Francisco Rettig estuvo al frente de la afiatada y joven Orquesta Clásica del Maule, que cuenta con sólidas secciones de cuerdas y solventes bronces. El director estuvo siempre pendiente de los cantantes y sus
tempi respetaron las posibilidades vocales de cada uno. También los recitativos cumplieron con su función, consintiendo el goce por la palabra dicha.
Siendo que el punto de vista escénico se inclinó por el gran divertimento, la obertura en cambio —en la línea de Georg Solti— no prescindió de hondura trágica, lo mismo que la muerte de Don Giovanni, cuyo viaje al averno se sintió con la suficiente fuerza. Los puntos más altos del trabajo de Rettig se obtuvieron en el “trío del jardín” del comienzo del segundo acto; en el minueto para la seducción de Zerlina (“Là ci darem la mano”); en la cena amenizada por fragmentos de Sarti, Martín i Soler y “Las bodas de Fígaro”, y en la visita del Comendador. No se entiende, eso sí, por qué fueron eliminadas el aria “Dalla sua pace”, de Don Ottavio, y, en especial, “Mi tradì”, de Doña Elvira, como tampoco que se haya abreviado la moraleja final, cantada en medio del público, lo que causó un gran efecto.
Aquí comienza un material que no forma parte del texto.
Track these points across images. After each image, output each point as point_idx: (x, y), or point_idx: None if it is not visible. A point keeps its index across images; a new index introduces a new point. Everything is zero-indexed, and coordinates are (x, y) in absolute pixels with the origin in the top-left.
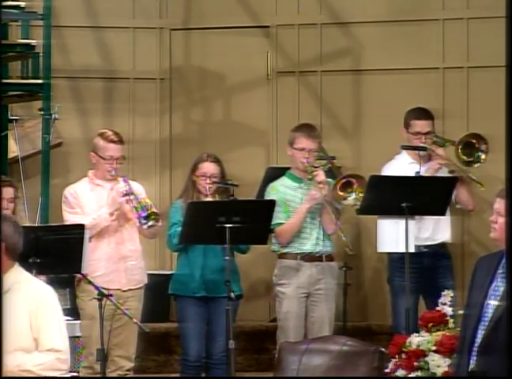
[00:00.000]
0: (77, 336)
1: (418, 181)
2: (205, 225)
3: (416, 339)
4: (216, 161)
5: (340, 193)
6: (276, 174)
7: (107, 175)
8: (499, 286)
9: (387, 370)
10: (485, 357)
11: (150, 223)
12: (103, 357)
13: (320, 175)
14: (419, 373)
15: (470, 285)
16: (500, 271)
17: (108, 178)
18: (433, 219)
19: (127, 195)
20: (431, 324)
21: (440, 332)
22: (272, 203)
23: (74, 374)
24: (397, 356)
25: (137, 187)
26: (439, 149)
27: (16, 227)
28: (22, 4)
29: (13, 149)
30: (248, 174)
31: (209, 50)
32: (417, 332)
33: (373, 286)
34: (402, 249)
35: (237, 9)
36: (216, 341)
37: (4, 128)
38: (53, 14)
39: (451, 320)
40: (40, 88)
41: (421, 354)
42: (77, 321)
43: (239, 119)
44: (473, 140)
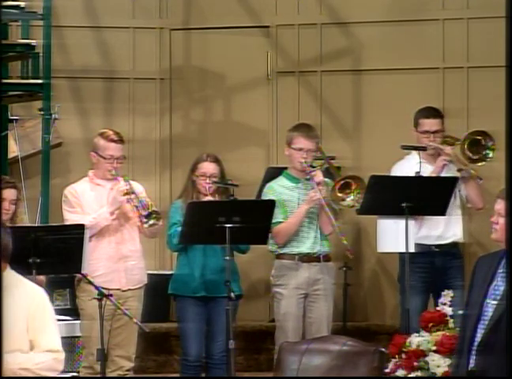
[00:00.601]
0: (77, 336)
1: (418, 181)
2: (205, 225)
3: (416, 339)
4: (216, 161)
5: (339, 194)
6: (276, 174)
7: (108, 175)
8: (499, 285)
9: (387, 370)
10: (485, 356)
11: (151, 222)
12: (103, 357)
13: (318, 176)
14: (419, 373)
15: (470, 284)
16: (500, 270)
17: (109, 178)
18: (443, 218)
19: (128, 194)
20: (431, 324)
21: (440, 332)
22: (273, 203)
23: (74, 374)
24: (397, 356)
25: (138, 187)
26: (447, 148)
27: (5, 229)
28: (22, 4)
29: (13, 149)
30: (248, 174)
31: (209, 50)
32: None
33: (373, 286)
34: (402, 249)
35: (237, 9)
36: (216, 341)
37: (4, 128)
38: (53, 14)
39: (451, 320)
40: (40, 88)
41: (421, 354)
42: (77, 321)
43: (239, 119)
44: (479, 137)
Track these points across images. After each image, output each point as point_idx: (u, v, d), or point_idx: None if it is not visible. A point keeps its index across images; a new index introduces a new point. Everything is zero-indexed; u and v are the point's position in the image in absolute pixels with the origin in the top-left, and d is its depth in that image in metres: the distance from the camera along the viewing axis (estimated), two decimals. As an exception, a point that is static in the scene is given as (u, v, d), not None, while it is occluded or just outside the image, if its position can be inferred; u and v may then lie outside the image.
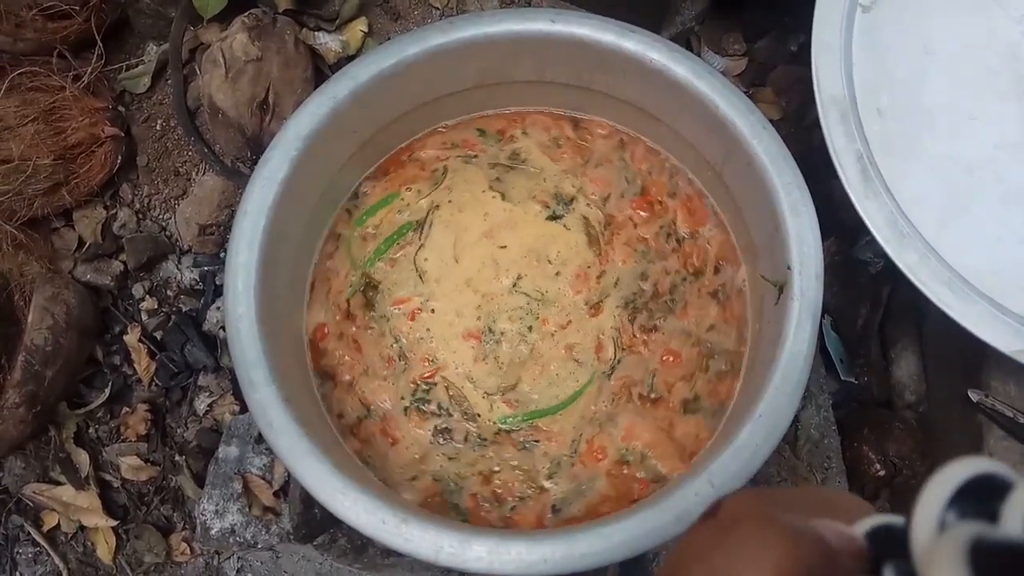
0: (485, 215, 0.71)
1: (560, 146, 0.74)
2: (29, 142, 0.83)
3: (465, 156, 0.74)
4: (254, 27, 0.80)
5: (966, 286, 0.65)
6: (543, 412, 0.67)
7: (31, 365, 0.80)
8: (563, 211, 0.72)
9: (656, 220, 0.72)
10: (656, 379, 0.67)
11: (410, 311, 0.69)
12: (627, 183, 0.73)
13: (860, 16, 0.71)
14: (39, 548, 0.90)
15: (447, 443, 0.66)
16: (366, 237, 0.72)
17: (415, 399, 0.67)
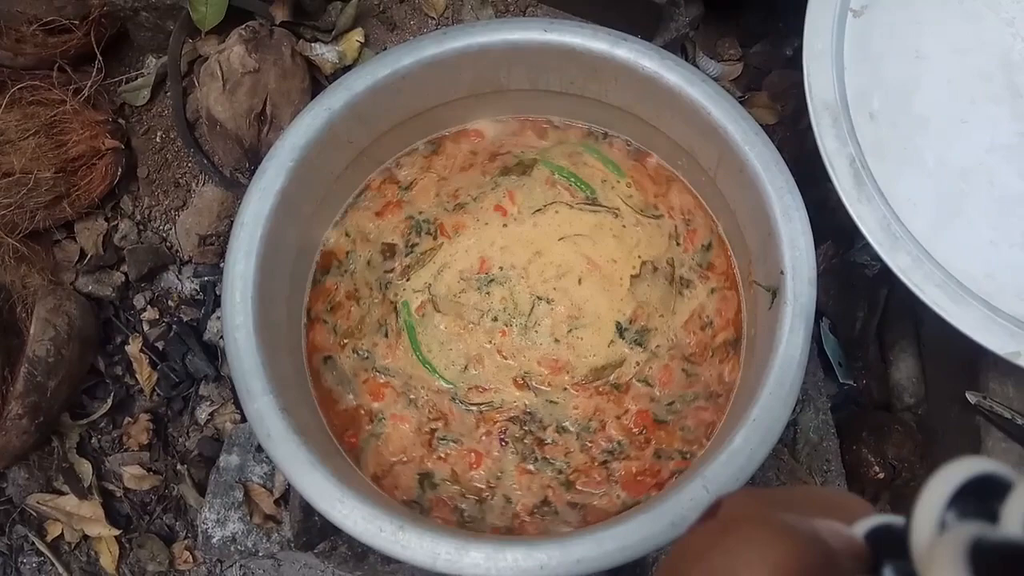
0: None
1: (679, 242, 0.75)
2: (30, 155, 0.84)
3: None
4: (251, 39, 0.81)
5: (960, 289, 0.65)
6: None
7: (33, 376, 0.81)
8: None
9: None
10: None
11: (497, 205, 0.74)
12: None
13: (851, 21, 0.71)
14: (43, 558, 0.91)
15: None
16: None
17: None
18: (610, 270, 0.70)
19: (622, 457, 0.66)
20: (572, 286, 0.70)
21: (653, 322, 0.69)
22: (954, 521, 0.22)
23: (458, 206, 0.73)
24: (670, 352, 0.68)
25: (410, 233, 0.73)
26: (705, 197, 0.72)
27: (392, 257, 0.72)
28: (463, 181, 0.74)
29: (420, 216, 0.73)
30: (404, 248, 0.72)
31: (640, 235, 0.71)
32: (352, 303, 0.71)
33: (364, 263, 0.72)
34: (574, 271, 0.70)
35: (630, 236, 0.71)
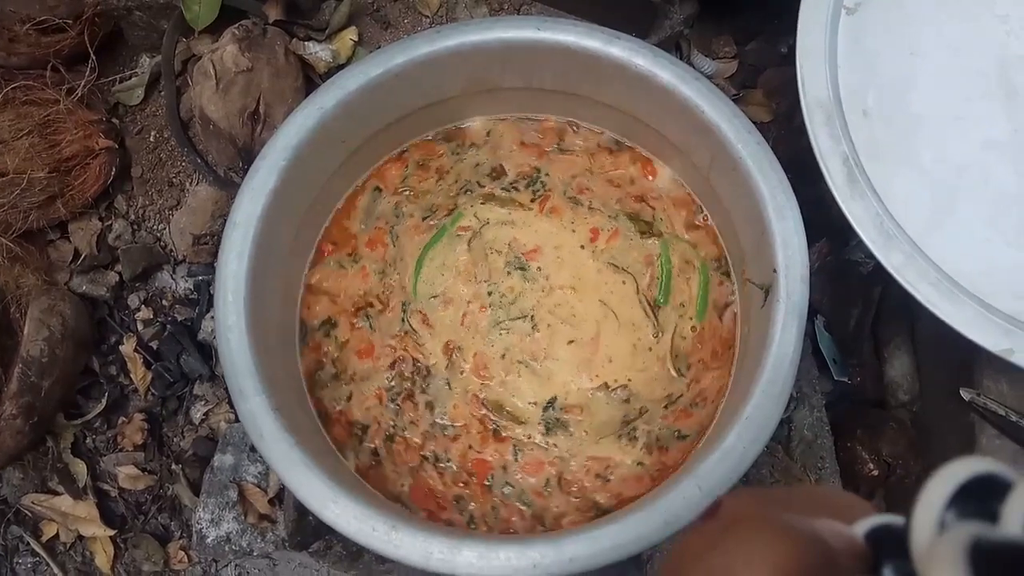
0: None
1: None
2: (24, 155, 0.84)
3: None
4: (244, 38, 0.81)
5: (954, 286, 0.65)
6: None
7: (27, 376, 0.81)
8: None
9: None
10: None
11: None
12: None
13: (845, 18, 0.71)
14: (38, 558, 0.91)
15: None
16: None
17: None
18: (599, 362, 0.69)
19: (437, 469, 0.67)
20: (561, 335, 0.69)
21: (577, 429, 0.67)
22: (954, 521, 0.22)
23: (574, 200, 0.73)
24: (557, 459, 0.67)
25: (525, 179, 0.74)
26: (699, 195, 0.72)
27: (495, 179, 0.74)
28: (599, 188, 0.74)
29: (544, 176, 0.74)
30: (509, 182, 0.74)
31: (651, 369, 0.69)
32: (435, 176, 0.74)
33: (472, 165, 0.74)
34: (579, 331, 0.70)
35: (643, 360, 0.69)
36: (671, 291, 0.70)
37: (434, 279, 0.71)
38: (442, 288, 0.70)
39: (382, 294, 0.71)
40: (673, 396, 0.67)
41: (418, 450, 0.67)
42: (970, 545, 0.20)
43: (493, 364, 0.68)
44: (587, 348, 0.69)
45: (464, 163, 0.74)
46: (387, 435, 0.67)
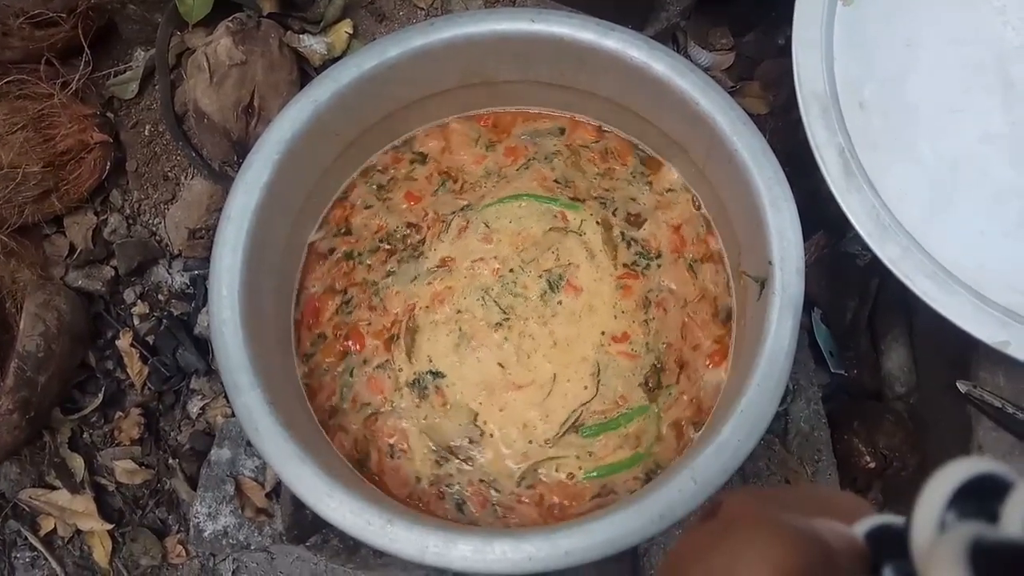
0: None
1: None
2: (18, 150, 0.84)
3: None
4: (238, 31, 0.81)
5: (950, 278, 0.65)
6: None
7: (24, 371, 0.81)
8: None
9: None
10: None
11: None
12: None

Muy bien el Coro (dirección de Pablo Ortiz), musical y del todo integrado a la
régie, incluidas las divertidas coreografías (Esdras Hernández).
El barítono Ramiro Maturana tiene una emisión dúctil y proyecta la fascinación culpable que debe despertar el disoluto protagonista; su desenvolvimiento vocal es tan certero como su habilidad física. Simpático el Leporello del bajo-barítono Arturo Espinosa, de canto bien conducido y que representa a su personaje con gracia. La soprano Annya Pinto estuvo muy bien como Doña Anna; correcta aunque algo justa en “Or sai chi l'onore”, mostró lo mejor de sí en un notable “Non mi dir”. Desde su entrada, Andrea Aguilar se escuchó a sus anchas como Doña Elvira; su material resplandece en todo el registro y su musicalidad es infalible. Lamentablemente, no se la pudo escuchar en “Mi tradì quel'alma ingrata”, que hubiera coronado una excelente actuación. El tenor Felipe Catalán tiene el material adecuado para Don Ottavio, pero su canto aún no está preparado para acometerlo; no cantó “Dalla sua pace” y el arduo “Il mio tesoro” no está en sus posibilidades actuales. Zerlina y Masetto fueron los jóvenes Tabita Martínez y Nicolás Suazo, ambos de indudable proyección y comprometidos a cabalidad con el desarrollo de sus roles. Correcto y efectivo el bajo Pedro Alarcón, como el Comendador, quien debe tratar de uniformar su registro y cuidar su emisión sin forzar el canto.